Along with impacting the arts organizations financially, Reeves said, the economic downturn also has decreased the amount of grant money the CAA receives from municipalities. This also has resulted in the Cultural Arts Alliance not being able to distribute project grants on a regular basis or sponsor various community events.
“There was plenty of money coming through the government donations — the city of Cartersville and Bartow County — that helped fund so much of the arts community but over time some of those donations have come down and also the expenses have risen,” Reeves said. “Arts are an elective in life. ... It’s not vital to life but at the same time, I do believe that it is vital to a healthy community because arts open up a side of the brain that nothing else can. And I do think it’s important that the community stay involved and they are. One thing that I have noticed is that Cartersville/Bartow County is unusual in the fact that the arts community is so thriving. ... There’s a lot of performing arts groups here in town.
“Have we all struggled? Yes. The economy did hit us hard and it’s been something that all of us have been needing more help with. There’s more of us going out and asking for help with certain events. Will you underwrite this? Will you sponsor this? And the purpose of the Cultural Arts Alliance is to be a central location for that. [It] is the reason it was even put together years and years ago by Don Kordecki and some others, so it wasn’t all of us knocking on the bank’s door asking for money — that a bank could just contribute to the Cultural Arts Alliance and we would go through a grant process, see who needs the operating money and divide it out. That’s what we do, but now we don’t have enough money. We used to be able to fund everybody all they needed.”

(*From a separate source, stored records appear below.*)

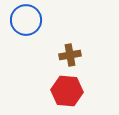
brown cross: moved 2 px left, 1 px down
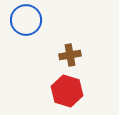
red hexagon: rotated 12 degrees clockwise
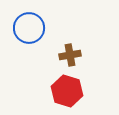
blue circle: moved 3 px right, 8 px down
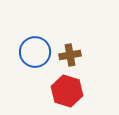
blue circle: moved 6 px right, 24 px down
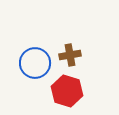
blue circle: moved 11 px down
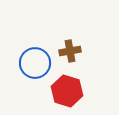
brown cross: moved 4 px up
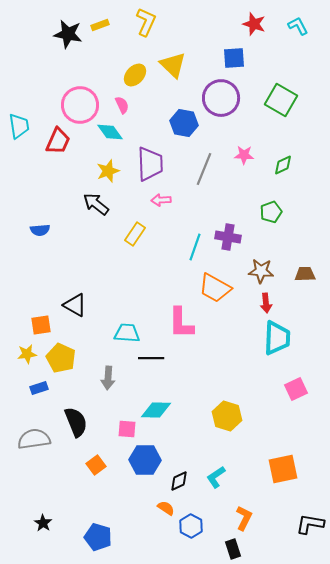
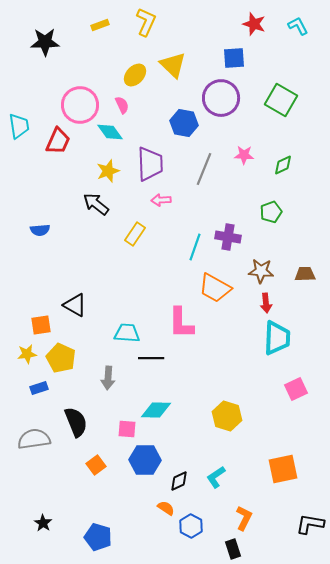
black star at (68, 34): moved 23 px left, 8 px down; rotated 12 degrees counterclockwise
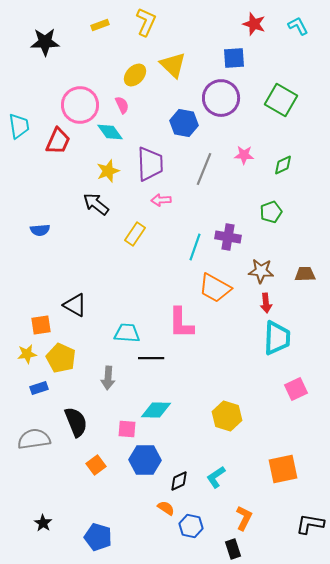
blue hexagon at (191, 526): rotated 15 degrees counterclockwise
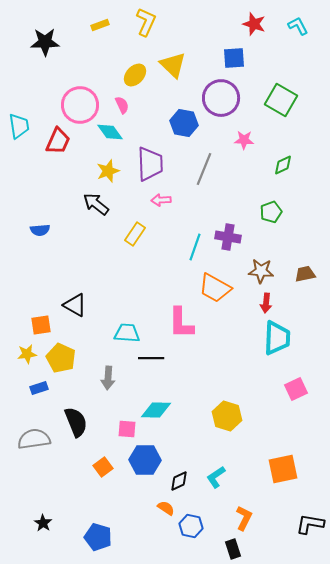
pink star at (244, 155): moved 15 px up
brown trapezoid at (305, 274): rotated 10 degrees counterclockwise
red arrow at (266, 303): rotated 12 degrees clockwise
orange square at (96, 465): moved 7 px right, 2 px down
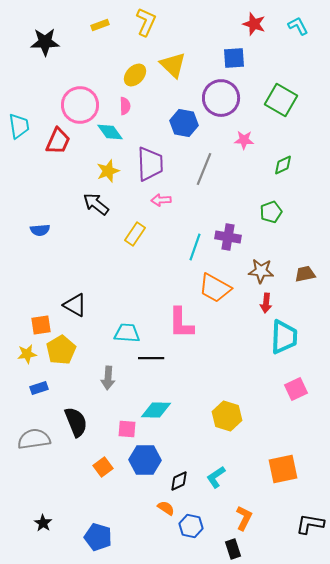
pink semicircle at (122, 105): moved 3 px right, 1 px down; rotated 24 degrees clockwise
cyan trapezoid at (277, 338): moved 7 px right, 1 px up
yellow pentagon at (61, 358): moved 8 px up; rotated 16 degrees clockwise
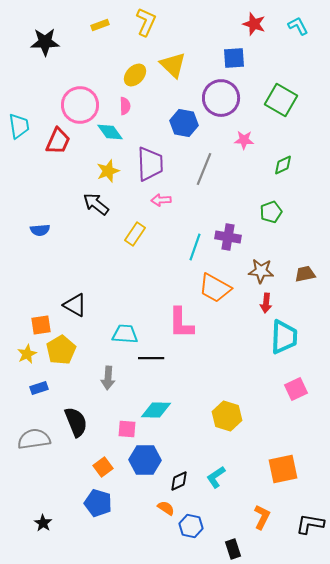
cyan trapezoid at (127, 333): moved 2 px left, 1 px down
yellow star at (27, 354): rotated 18 degrees counterclockwise
orange L-shape at (244, 518): moved 18 px right, 1 px up
blue pentagon at (98, 537): moved 34 px up
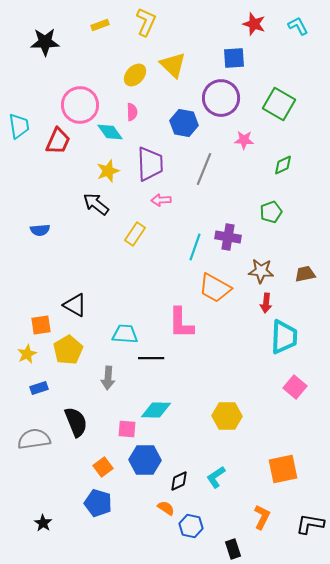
green square at (281, 100): moved 2 px left, 4 px down
pink semicircle at (125, 106): moved 7 px right, 6 px down
yellow pentagon at (61, 350): moved 7 px right
pink square at (296, 389): moved 1 px left, 2 px up; rotated 25 degrees counterclockwise
yellow hexagon at (227, 416): rotated 16 degrees counterclockwise
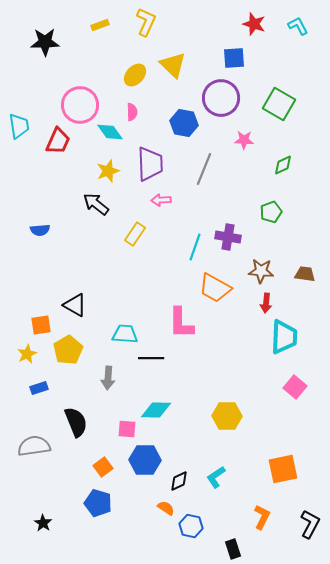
brown trapezoid at (305, 274): rotated 20 degrees clockwise
gray semicircle at (34, 439): moved 7 px down
black L-shape at (310, 524): rotated 108 degrees clockwise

To help supplement the grant monies, the CAA is reaching out to the community for assistance.
“We’ll probably give out maybe 80 [percent or] 82 percent of what has been asked for, assuming that we get all the grant money in ... that we expect,” Reeves said. “That’s the reason we actually have started a letter-writing campaign this summer. We sent out about 30 letters to some major businesses here in town asking for their support for the arts community. As [of today], we’ve had no response, which is very disappointing. But the reason we’re doing that is that we aren’t getting enough money — tax money, which is through the city of Cartersville and Bartow County to offset all the expenses.
“We’re an all volunteer organization. The city of Cartersville has given us this building ... but there are some things we’ll have to pay for,” she said, referring to expenses, such as maintenance repairs. “So we do keep some money for that but we try to give most of it away to these arts organizations that are trying to impact the community. ... Bartow County and Cartersville has so much to offer as far as theaters, live performances, art galleries. We have so much to offer that I don’t want to see that ever go to waste.”